◆ **HOW TO COMPLETE THIS TASK**: Reproduce the text of the rows line for line, beginning at the start of the rows and ending with the line that contains "shall serve at the commissioner’s pleasure. Before", with that line included.
BEGIN DATA SUPPLIED
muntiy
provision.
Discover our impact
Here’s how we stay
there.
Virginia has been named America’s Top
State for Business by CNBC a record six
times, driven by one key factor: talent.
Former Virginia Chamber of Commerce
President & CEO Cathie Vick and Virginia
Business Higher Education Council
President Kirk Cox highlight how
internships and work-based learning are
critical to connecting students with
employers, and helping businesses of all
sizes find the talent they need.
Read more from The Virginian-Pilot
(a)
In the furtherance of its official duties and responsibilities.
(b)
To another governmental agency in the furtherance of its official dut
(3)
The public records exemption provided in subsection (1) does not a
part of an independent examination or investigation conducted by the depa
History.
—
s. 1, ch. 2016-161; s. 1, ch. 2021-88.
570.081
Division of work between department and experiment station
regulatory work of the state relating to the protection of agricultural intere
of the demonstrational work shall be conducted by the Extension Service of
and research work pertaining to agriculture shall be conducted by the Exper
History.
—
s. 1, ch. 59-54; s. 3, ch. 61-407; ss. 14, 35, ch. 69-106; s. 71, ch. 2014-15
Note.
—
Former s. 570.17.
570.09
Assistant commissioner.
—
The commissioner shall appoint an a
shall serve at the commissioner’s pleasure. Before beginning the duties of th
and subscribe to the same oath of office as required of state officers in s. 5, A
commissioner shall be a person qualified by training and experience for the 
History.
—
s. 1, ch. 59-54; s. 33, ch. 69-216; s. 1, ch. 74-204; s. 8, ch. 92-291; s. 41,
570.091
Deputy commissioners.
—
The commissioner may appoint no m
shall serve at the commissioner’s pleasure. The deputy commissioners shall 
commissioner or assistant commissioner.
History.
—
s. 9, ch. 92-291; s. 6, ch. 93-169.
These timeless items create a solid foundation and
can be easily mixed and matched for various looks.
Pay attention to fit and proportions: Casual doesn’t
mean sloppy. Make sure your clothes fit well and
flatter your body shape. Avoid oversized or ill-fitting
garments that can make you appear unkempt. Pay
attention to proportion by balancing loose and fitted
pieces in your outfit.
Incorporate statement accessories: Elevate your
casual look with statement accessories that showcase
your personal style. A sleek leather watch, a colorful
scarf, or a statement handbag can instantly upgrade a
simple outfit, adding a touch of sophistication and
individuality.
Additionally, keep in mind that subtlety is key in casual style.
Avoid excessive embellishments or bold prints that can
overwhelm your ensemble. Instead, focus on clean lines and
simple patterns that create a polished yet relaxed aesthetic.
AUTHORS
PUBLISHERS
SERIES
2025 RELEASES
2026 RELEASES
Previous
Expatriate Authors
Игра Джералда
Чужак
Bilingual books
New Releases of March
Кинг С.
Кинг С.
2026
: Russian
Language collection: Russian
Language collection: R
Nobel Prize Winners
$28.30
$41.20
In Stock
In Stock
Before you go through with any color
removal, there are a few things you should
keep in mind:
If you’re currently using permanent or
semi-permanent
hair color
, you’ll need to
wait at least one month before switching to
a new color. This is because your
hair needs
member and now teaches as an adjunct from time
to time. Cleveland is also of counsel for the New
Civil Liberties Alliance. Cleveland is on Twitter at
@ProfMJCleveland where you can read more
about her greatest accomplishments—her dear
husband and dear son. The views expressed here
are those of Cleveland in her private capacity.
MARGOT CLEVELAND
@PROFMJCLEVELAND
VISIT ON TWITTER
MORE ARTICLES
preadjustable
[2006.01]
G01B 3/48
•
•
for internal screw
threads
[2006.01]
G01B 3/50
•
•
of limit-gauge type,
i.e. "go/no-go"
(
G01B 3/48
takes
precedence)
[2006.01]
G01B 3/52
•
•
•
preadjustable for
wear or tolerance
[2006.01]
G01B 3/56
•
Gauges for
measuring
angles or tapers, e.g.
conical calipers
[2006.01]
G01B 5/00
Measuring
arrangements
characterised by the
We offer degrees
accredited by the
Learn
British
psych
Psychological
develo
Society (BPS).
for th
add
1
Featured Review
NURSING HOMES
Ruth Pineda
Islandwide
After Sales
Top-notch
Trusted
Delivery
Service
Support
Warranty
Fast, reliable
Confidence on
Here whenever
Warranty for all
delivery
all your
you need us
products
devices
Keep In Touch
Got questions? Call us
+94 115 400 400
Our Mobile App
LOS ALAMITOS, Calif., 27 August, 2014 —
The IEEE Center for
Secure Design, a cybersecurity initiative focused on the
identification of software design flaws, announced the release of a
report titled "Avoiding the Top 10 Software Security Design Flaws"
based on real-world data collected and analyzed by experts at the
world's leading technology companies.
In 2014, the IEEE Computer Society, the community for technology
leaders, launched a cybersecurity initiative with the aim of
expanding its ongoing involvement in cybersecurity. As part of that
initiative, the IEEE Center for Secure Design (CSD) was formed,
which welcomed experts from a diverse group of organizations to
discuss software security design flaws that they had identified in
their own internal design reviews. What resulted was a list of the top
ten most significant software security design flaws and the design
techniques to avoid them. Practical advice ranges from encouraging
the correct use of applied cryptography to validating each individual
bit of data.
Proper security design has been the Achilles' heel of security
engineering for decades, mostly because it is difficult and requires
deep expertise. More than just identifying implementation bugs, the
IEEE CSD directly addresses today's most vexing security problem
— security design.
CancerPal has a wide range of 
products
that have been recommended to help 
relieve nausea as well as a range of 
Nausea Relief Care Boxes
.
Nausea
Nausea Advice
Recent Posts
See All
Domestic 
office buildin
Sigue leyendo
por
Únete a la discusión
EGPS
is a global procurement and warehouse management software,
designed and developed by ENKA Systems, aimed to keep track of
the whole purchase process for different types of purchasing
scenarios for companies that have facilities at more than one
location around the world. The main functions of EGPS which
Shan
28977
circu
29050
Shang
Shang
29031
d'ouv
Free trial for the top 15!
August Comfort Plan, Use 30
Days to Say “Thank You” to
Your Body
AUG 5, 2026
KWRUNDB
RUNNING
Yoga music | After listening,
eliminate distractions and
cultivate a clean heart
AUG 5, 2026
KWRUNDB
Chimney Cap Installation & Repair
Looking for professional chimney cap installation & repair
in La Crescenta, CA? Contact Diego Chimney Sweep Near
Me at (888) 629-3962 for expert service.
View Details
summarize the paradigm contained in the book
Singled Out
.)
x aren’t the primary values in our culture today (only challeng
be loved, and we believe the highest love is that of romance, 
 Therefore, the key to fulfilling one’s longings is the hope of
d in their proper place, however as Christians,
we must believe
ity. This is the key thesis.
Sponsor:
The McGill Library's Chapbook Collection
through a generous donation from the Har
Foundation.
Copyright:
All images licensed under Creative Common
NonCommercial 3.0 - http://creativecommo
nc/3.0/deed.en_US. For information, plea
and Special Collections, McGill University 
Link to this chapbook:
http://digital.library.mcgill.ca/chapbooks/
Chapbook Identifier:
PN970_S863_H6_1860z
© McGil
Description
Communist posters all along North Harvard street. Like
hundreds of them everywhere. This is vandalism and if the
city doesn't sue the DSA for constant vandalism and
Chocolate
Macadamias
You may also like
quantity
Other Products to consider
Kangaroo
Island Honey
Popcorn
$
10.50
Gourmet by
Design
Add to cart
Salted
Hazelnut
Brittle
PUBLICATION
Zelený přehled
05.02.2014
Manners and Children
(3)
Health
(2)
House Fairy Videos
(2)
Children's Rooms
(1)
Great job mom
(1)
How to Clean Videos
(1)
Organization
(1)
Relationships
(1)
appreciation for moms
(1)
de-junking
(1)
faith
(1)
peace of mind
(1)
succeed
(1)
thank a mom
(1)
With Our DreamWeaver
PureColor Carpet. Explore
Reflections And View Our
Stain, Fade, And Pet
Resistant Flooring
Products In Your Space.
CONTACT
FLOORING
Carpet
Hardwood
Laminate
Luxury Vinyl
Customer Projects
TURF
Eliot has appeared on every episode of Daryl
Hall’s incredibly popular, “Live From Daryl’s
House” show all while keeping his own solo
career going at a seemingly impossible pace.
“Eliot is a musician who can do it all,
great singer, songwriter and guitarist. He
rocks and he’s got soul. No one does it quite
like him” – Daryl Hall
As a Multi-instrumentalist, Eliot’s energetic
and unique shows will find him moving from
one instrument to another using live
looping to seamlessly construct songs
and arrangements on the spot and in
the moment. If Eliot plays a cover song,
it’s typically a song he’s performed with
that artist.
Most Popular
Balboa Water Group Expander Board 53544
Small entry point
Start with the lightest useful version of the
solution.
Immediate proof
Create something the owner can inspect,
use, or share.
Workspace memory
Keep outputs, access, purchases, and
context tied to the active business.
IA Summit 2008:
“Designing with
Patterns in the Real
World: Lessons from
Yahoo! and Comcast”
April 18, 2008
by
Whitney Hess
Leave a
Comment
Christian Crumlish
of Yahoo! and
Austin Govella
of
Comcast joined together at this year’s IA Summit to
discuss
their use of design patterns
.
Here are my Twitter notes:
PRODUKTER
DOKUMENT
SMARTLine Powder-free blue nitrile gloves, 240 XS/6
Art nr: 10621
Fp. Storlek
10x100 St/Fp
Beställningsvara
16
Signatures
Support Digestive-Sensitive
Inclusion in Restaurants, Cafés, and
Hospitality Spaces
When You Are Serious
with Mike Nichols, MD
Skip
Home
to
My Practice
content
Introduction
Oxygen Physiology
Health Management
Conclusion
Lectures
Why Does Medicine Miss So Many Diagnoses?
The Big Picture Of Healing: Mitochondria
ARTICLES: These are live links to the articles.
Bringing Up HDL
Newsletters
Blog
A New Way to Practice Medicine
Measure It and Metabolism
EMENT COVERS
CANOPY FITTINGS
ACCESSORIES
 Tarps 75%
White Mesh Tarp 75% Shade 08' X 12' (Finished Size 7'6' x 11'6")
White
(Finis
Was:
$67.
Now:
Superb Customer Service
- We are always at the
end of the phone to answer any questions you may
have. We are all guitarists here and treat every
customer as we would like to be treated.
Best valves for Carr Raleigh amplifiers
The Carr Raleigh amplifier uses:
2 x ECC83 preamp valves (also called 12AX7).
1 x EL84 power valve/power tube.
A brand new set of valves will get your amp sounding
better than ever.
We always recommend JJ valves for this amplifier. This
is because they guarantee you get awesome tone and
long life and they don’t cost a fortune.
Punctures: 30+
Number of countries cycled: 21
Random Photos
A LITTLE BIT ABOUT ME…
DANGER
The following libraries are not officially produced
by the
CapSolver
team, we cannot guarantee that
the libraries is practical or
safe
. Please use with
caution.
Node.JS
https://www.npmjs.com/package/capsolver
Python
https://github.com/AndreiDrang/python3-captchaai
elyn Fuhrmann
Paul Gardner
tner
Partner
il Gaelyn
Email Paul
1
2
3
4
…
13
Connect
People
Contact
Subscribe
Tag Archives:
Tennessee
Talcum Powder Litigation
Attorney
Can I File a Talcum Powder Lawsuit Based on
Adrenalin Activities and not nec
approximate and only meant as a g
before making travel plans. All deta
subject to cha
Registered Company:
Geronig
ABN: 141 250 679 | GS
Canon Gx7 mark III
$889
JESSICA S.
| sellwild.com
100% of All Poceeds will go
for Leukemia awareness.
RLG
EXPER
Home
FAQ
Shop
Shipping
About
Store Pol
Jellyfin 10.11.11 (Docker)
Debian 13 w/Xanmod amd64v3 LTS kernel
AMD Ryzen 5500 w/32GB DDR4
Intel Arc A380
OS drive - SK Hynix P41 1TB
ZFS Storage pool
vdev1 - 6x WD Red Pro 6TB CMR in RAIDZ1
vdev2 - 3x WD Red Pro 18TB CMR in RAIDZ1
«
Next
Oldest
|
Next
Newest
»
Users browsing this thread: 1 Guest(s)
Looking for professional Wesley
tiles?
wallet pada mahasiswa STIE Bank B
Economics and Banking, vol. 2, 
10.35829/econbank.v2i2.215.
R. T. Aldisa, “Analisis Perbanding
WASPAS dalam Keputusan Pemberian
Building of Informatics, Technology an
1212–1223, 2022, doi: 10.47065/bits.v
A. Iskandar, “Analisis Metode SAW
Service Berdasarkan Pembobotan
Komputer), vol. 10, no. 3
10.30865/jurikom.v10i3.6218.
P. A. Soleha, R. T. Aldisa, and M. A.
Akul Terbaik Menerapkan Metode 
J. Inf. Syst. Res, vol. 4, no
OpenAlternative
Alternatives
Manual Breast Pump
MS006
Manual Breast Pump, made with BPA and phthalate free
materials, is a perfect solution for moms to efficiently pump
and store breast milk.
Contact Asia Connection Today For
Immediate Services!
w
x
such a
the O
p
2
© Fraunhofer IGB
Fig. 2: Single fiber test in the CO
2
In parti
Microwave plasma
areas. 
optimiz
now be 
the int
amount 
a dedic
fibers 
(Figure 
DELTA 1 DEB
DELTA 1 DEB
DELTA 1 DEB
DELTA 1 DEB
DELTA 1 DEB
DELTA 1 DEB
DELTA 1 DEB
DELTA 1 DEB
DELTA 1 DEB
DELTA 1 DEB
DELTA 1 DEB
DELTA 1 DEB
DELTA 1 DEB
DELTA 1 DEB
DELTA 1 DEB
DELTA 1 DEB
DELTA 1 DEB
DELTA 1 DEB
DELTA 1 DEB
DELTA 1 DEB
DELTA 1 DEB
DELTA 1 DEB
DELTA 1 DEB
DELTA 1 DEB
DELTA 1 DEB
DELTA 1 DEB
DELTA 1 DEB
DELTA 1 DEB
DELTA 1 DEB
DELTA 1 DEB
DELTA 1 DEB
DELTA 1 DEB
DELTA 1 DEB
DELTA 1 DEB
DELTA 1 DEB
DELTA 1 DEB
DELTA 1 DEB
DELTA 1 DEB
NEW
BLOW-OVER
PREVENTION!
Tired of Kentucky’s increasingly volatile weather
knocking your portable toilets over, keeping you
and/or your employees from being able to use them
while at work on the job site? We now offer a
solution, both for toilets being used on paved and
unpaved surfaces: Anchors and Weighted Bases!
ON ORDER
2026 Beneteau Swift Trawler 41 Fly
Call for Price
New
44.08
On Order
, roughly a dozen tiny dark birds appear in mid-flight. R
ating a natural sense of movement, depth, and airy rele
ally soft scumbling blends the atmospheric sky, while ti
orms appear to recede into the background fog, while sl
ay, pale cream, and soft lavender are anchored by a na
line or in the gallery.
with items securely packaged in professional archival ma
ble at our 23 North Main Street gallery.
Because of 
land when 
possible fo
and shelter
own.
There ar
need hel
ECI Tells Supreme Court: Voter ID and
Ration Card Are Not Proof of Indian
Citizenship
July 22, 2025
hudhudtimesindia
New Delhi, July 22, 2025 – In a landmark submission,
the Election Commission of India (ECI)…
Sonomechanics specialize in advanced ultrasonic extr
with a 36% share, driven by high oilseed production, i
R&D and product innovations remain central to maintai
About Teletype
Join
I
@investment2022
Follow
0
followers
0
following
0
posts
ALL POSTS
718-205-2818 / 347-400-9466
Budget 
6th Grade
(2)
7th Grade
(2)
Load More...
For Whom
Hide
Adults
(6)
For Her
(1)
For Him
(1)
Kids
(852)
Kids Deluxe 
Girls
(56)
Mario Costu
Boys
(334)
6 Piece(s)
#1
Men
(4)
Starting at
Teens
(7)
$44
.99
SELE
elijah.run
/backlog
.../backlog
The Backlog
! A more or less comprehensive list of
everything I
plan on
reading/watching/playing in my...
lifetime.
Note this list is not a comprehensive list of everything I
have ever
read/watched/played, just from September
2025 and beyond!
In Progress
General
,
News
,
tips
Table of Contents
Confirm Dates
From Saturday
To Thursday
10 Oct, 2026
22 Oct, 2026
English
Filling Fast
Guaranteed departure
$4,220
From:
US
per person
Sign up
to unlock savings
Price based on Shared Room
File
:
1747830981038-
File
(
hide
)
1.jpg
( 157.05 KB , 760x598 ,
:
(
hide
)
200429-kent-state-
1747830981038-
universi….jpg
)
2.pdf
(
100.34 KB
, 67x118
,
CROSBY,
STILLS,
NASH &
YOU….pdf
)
END DATA SUPPLIED
◆ **PROBLEM SOLUTION**:
muntiy
provision.
Discover our impact
Here’s how we stay
there.
Virginia has been named America’s Top
State for Business by CNBC a record six
times, driven by one key factor: talent.
Former Virginia Chamber of Commerce
President & CEO Cathie Vick and Virginia
Business Higher Education Council
President Kirk Cox highlight how
internships and work-based learning are
critical to connecting students with
employers, and helping businesses of all
sizes find the talent they need.
Read more from The Virginian-Pilot
(a)
In the furtherance of its official duties and responsibilities.
(b)
To another governmental agency in the furtherance of its official dut
(3)
The public records exemption provided in subsection (1) does not a
part of an independent examination or investigation conducted by the depa
History.
—
s. 1, ch. 2016-161; s. 1, ch. 2021-88.
570.081
Division of work between department and experiment station
regulatory work of the state relating to the protection of agricultural intere
of the demonstrational work shall be conducted by the Extension Service of
and research work pertaining to agriculture shall be conducted by the Exper
History.
—
s. 1, ch. 59-54; s. 3, ch. 61-407; ss. 14, 35, ch. 69-106; s. 71, ch. 2014-15
Note.
—
Former s. 570.17.
570.09
Assistant commissioner.
—
The commissioner shall appoint an a
shall serve at the commissioner’s pleasure. Before beginning the duties of th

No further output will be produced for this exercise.